Getting recovered resins approved for use in automotive parts can be challenging, but succeeding can pay major dividends.
That was one a message that Susan Kozora of International Automotive Components (IAC) delivered at the Institute of Scrap Recycling Industries’ (ISRI) convention in April in New Orleans.
Kozora, IAC’s director of advanced engineering, provided an instructive explanation about the use of recycled resin in auto parts.
IAC currently uses about 50 million pounds of recycled plastics annually, out of more than 300 million pounds total. Kozora noted that “we’re a very demanding industry” for both virgin and recycled resin providers.
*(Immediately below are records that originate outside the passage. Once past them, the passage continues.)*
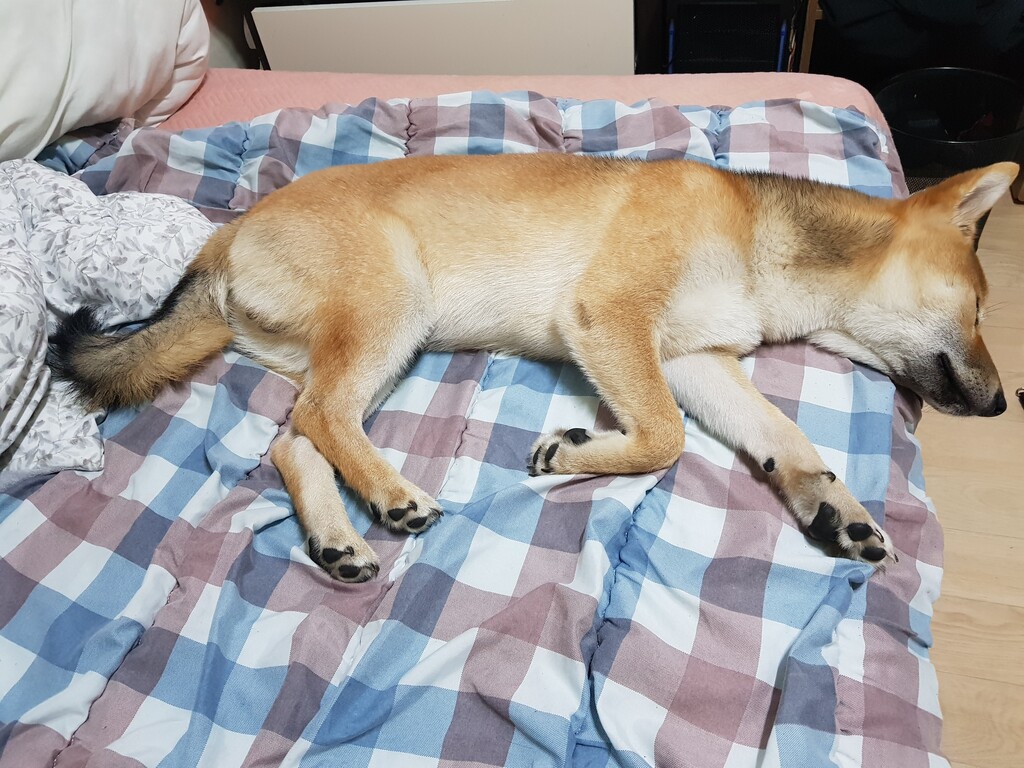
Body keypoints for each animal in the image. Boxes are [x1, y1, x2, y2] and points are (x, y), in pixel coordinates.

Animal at [49, 154, 1017, 582]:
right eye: (977, 310)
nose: (1006, 406)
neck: (763, 243)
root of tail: (224, 236)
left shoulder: (697, 360)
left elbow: (787, 441)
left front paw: (836, 510)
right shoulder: (614, 320)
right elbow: (662, 438)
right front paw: (576, 451)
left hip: (353, 344)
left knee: (295, 438)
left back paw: (337, 540)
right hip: (393, 306)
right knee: (322, 421)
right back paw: (391, 497)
She referred to the procurement process as involving “hazing.” But this can be beneficial to recovered plastics reclaimers, as “we can be a large, loyal buyer.”
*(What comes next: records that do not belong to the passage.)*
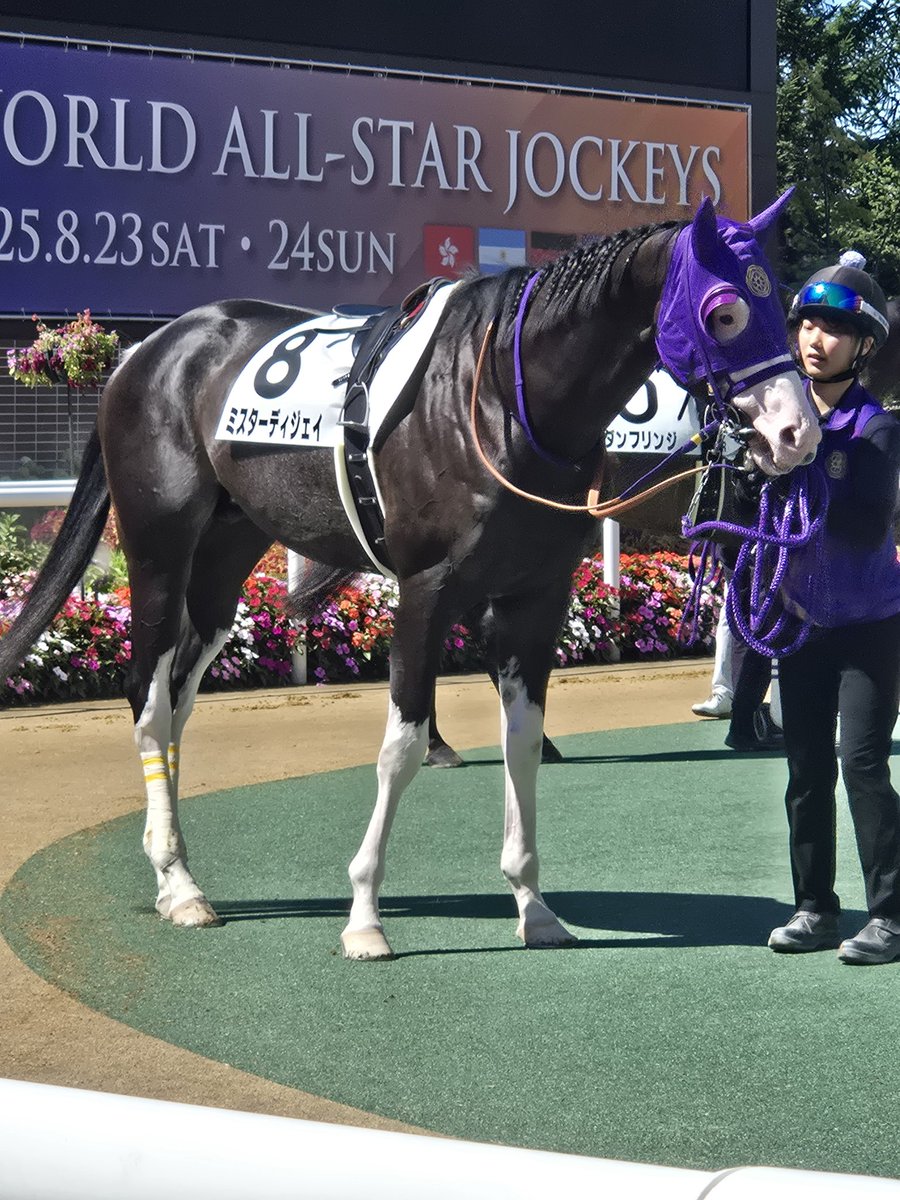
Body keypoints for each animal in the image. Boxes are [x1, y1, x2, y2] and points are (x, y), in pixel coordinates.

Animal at [0, 193, 821, 960]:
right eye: (723, 311)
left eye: (780, 306)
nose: (798, 433)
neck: (501, 400)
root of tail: (147, 350)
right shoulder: (427, 588)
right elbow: (401, 744)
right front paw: (365, 917)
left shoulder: (536, 595)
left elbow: (523, 741)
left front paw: (534, 907)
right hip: (160, 549)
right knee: (146, 697)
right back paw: (178, 884)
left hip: (225, 557)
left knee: (176, 701)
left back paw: (174, 864)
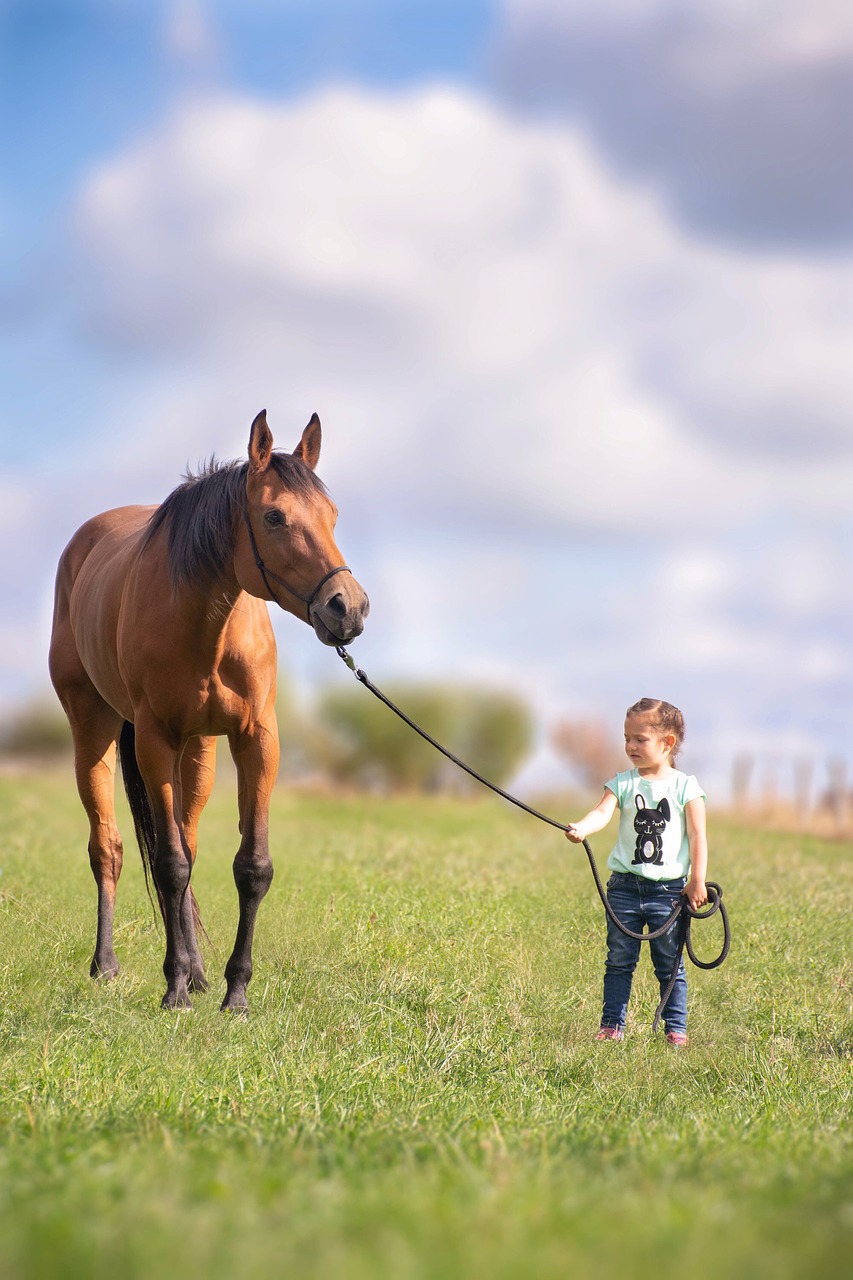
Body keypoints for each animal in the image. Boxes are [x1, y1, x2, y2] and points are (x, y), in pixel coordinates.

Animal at [48, 409, 368, 1008]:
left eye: (333, 516)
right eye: (273, 516)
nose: (349, 608)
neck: (206, 624)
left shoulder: (257, 741)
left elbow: (250, 866)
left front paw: (233, 990)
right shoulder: (154, 740)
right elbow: (169, 866)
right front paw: (175, 989)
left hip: (198, 750)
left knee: (187, 842)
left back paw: (197, 970)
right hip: (94, 730)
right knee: (110, 848)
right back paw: (107, 966)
Kozora told attendees at the ISRI convention that “all the resin tests are exactly the same for virgin and recycled resin.” She did suggest, however, that the momentum toward recycled resin has internal barriers.
“The difference comes with purchasing folks thinking recycled resin should be lower cost,” she said.
In terms of the future for auto parts suppliers, Kozora said “we need to engineer for recycling but we also need to design to use recycled materials.” Recovered resins need to be considered throughout all supply chain, engineering and design steps.